━━━━━ TEKS DOKUMEN

Oleh: HS. Makin Rahmat Ketua Komdis Asprov PSSI Jawa Timur
SURABAYAONLINE.CO – Penerapan Video Assisten Referee (VAR), masih menimbulkan kontroversi. Pengamatan sepihak penulis dari penayangan langsung di laga Liga 1 dan 2 yang diberlakukan VAR untuk membantu wasit utama dalam membuat keputusan yang lebih akurat, detail, dan faktual dengan menggunakan teknologi video, belum sepenuhnya menjadi solusi untuk memuaskan semua pihak, khususnya the family football dan para netizen yang melek IT.
Sampai sejauh mana regulasi bisa menjaga independen dari VAR? Sebagai asisten referee atau wasit, VAR mempunyai tugas utama membantu wasit utama dalam menjatuhkan putusan, mulai keabsahan gol, pelanggaran sesuai regulasi mendapat kartu kuning, merah atau terjadinya offside. Tentu semua tidak lepas dari peran petugas VAR yang secara kompeten dan memiliki sertifikasi layak untuk menjalankan VAR.
Bila mengacu pada job petugas VAR, termasuk ikut menjadi penentu dan menyelaras pertandingan bisa fair play sesuai regulasi dan rule of the game. Langkah awal, petugas VAR harus menganalisa tayangan ulang video untuk memeriksa keputusan wasit utama. Berikutnya, jika petugas VAR menemukan kesalahan, mereka akan memberitahu wasit utama melalui komunikasi radio dan memberi rekomendasi kepada wasit utama tentang keputusan yang lebih akurat.
Beban petugas VAR yang tidak kalah penting, melakukan pengawasan situasi lapangan dan memberi peringatan kepada wasit utama bila ada kesalahan dan membantu wasit utama dalam membuat keputusan yang lebih akurat, obyektif, dan adil, semisal memutusakan apakah gol sah atau tidak, pinalti, kartu merah atau keputusan lain yang mempunyai implikasi terhadap keputusan wasit sebagai pengadil di lapangan.

━━━━━━━━━━

DAFTAR TUGAS -
**A.** Menurut teks tentang VAR, melalui apa petugas VAR memberi tahu wasit utama saat menemukan kesalahan?
**B.** Pada kalimat yang memuat "laga Liga 1 dan 2" dalam teks tentang VAR, sebutkan semua sifat keputusan yang ingin dicapai dengan bantuan VAR.

━━━━━ DATA YANG DIBERIKAN

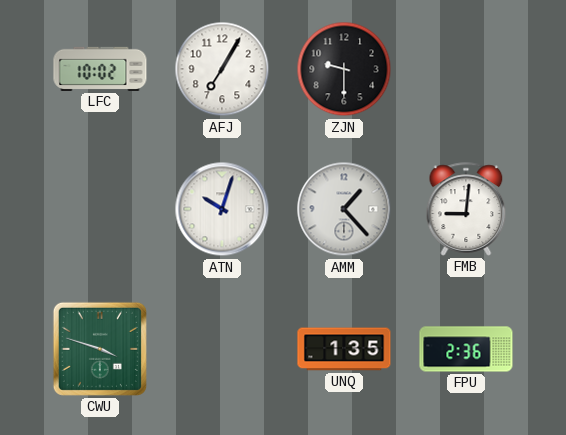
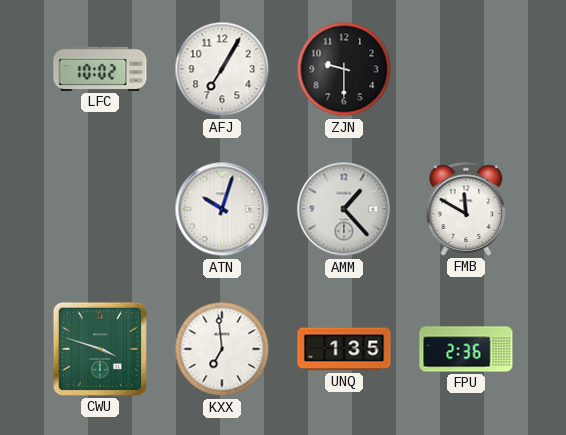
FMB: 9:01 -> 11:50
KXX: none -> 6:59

━━━━━━━━━━
━━━━━ DATA YANG DIBERIKAN

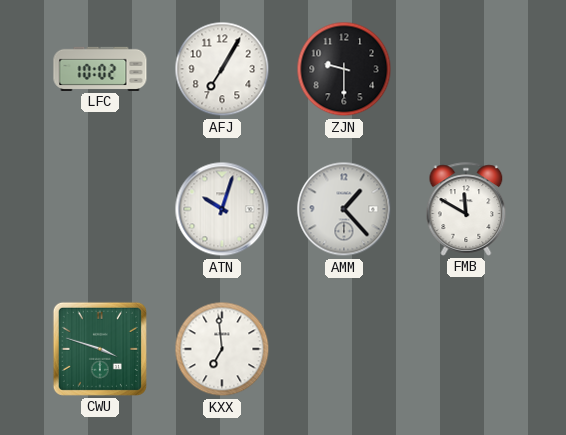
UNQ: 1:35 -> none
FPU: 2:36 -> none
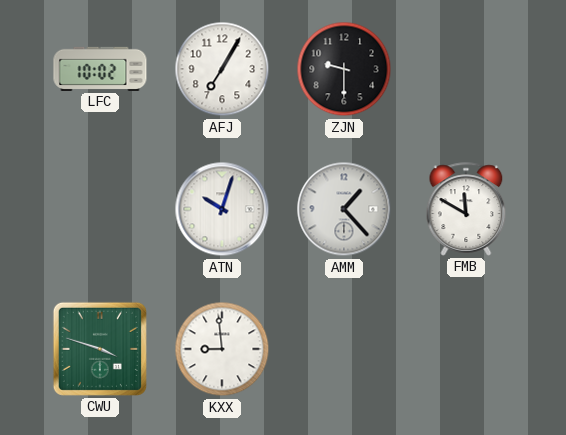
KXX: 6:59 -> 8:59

━━━━━━━━━━
━━━━━ DATA YANG DIBERIKAN

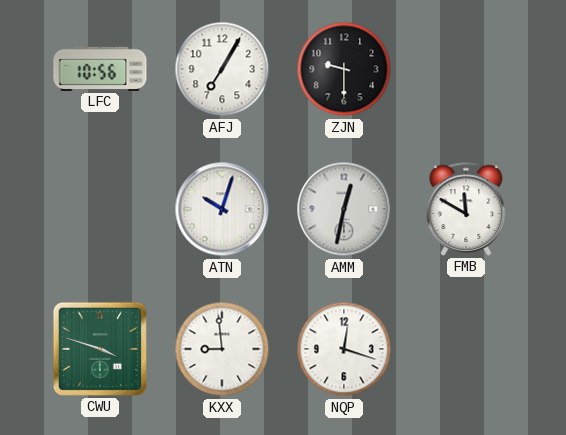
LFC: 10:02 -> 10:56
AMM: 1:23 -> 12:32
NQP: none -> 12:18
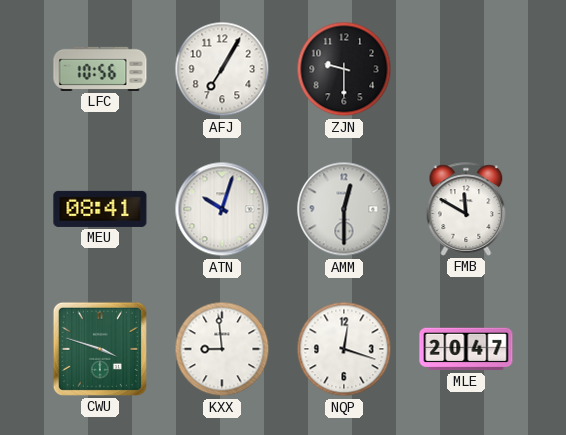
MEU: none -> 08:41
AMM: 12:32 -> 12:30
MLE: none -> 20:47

━━━━━━━━━━

JAWABAN SOAL -
**A.** Melalui komunikasi radio.

**B.** Akurat, detail, dan faktual.